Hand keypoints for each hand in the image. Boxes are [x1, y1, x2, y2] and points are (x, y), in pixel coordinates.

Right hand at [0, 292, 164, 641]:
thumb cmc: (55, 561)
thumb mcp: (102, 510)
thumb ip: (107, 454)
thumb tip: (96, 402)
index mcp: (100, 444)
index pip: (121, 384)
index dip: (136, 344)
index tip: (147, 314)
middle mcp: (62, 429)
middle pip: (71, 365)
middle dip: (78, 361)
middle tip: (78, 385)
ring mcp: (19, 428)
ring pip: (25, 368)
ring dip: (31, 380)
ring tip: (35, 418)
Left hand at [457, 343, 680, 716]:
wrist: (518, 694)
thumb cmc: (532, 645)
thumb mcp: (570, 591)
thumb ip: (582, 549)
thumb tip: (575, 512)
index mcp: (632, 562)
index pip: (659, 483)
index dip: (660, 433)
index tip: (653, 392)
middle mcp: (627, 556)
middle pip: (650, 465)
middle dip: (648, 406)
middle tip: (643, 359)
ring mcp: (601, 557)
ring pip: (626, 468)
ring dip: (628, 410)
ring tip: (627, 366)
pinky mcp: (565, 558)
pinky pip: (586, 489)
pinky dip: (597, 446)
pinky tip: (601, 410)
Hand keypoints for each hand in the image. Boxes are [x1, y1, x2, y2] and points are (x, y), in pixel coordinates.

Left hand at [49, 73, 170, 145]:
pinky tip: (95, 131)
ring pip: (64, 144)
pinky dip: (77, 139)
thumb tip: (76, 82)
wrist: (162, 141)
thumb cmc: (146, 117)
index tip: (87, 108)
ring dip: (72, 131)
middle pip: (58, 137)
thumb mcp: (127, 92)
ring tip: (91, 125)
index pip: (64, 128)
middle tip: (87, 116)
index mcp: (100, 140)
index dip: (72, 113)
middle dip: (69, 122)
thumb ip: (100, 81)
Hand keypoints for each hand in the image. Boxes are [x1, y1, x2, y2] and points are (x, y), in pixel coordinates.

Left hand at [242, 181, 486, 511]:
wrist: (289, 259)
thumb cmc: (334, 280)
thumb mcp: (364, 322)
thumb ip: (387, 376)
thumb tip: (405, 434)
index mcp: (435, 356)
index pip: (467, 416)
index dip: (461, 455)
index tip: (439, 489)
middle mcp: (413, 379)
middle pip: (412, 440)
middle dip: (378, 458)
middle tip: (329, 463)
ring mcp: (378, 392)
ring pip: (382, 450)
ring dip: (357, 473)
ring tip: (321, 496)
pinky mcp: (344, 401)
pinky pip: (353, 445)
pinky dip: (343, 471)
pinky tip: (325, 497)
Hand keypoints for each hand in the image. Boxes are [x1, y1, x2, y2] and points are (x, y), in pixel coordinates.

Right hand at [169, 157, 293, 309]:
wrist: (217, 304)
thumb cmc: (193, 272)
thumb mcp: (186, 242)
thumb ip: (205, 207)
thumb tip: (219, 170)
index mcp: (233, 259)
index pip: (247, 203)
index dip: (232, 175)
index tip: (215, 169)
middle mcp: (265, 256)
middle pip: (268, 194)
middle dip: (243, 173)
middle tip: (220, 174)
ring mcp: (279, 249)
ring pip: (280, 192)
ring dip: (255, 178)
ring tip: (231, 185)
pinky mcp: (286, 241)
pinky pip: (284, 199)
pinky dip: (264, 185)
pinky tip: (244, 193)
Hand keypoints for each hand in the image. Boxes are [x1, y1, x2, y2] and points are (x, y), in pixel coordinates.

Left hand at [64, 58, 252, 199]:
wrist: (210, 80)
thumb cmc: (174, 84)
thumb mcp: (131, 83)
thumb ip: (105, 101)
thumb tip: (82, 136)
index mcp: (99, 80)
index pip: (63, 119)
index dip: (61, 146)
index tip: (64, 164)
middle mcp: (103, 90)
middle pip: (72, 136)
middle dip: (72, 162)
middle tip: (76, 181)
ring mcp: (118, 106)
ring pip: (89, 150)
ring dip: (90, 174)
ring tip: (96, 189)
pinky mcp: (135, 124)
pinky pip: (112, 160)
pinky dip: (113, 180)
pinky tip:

——

▸ **WHAT TO PRODUCE**
Write every line of the material out again exactly.

▸ **FINISHED EXERCISE**
Hand keypoints for each hand in the image. Boxes are [x1, y1, x2, y2] and points are (x, y), in pixel coordinates.

Right hand at [0, 292, 164, 641]:
thumb cmc: (55, 561)
thumb mcp: (102, 510)
thumb ip: (107, 454)
thumb tip: (96, 402)
index mcp: (100, 444)
index pip: (121, 384)
index dip: (136, 344)
index tip: (147, 314)
middle mcp: (62, 429)
middle pip: (71, 365)
middle dip: (78, 361)
middle tip: (78, 385)
ring mcp: (19, 428)
ring pip: (25, 368)
ring dip: (31, 380)
ring tip: (35, 418)
Left hand at [457, 343, 680, 716]:
wrist: (518, 694)
thumb cmc: (532, 645)
thumb mcp: (570, 591)
thumb ip: (582, 549)
thumb tip: (575, 512)
index mcp: (632, 562)
index pip: (659, 483)
index dip: (660, 433)
index tip: (653, 392)
middle mcp: (627, 556)
middle pip: (650, 465)
middle dip: (648, 406)
middle tip: (643, 359)
ring mcp: (601, 557)
ring pip: (626, 468)
ring dip: (628, 410)
ring tip: (627, 366)
pinky mcp: (565, 558)
pinky pip: (586, 489)
pinky dip: (597, 446)
pinky tip: (601, 410)
Hand keypoints for each hand in the image. Boxes are [x1, y1, x2, y2] and points are (x, y), in pixel coordinates.

Left hand at [49, 73, 170, 145]:
pinky tip: (95, 131)
ring pip: (64, 144)
pinky dip: (77, 139)
thumb tip: (76, 82)
wrist: (162, 141)
thumb cmc: (146, 117)
index tip: (87, 108)
ring dip: (72, 131)
middle pip: (58, 137)
thumb mcp: (127, 92)
ring tip: (91, 125)
index pip: (64, 128)
middle tip: (87, 116)
index mcp: (100, 140)
index dip: (72, 113)
middle dip: (69, 122)
thumb ip: (100, 81)
Hand keypoints for each hand in the image. Boxes are [x1, y1, x2, y2] and points are (x, y), in pixel coordinates.

Left hand at [242, 181, 486, 511]:
wrist: (289, 259)
thumb cmc: (334, 280)
thumb mcp: (364, 322)
thumb ip: (387, 376)
thumb tip: (405, 434)
index mcp: (435, 356)
index pip: (467, 416)
index dip: (461, 455)
index tip: (439, 489)
middle mcp: (413, 379)
middle pip: (412, 440)
middle dip: (378, 458)
middle tip: (329, 463)
ring mcp: (378, 392)
ring pip: (382, 450)
ring dip: (357, 473)
ring tip: (321, 496)
pinky mcp: (344, 401)
pinky pip: (353, 445)
pinky dip: (343, 471)
pinky tip: (325, 497)
Hand keypoints for each hand in the image. Boxes are [x1, y1, x2, y2] and points are (x, y), in pixel coordinates.

Right hand at [169, 157, 293, 309]:
wrist: (217, 304)
thumb cmc: (193, 272)
thumb mcp: (186, 242)
thumb ip: (205, 207)
thumb tip: (219, 170)
index mcp: (233, 259)
index pip: (247, 203)
index dip: (232, 175)
index tip: (215, 169)
middle mcp: (265, 256)
middle pip: (268, 194)
middle dip: (243, 173)
middle tip: (220, 174)
ring mcp: (279, 249)
ring pip: (280, 192)
ring dip: (255, 178)
ring tip: (231, 185)
pinky mcp: (286, 241)
pinky pip: (284, 199)
pinky dip: (264, 185)
pinky tip: (244, 193)
Hand keypoints for each hand in the image. Boxes are [x1, y1, x2, y2] and points are (x, y), in pixel coordinates.

Left hand at [64, 58, 252, 199]:
wrist: (210, 80)
thumb cmc: (174, 84)
thumb mcp: (131, 83)
thumb ip: (105, 101)
thumb tip: (82, 136)
index mcp: (99, 80)
index pip: (63, 119)
index dip: (61, 146)
index tip: (64, 164)
middle mcp: (103, 90)
middle pip: (72, 136)
middle dip: (72, 162)
middle tip: (76, 181)
ring mcp: (118, 106)
ring pip: (89, 150)
ring dip: (90, 174)
ring tip: (96, 189)
pinky mcp: (135, 124)
pinky pip: (112, 160)
pinky dip: (113, 180)
pinky tip:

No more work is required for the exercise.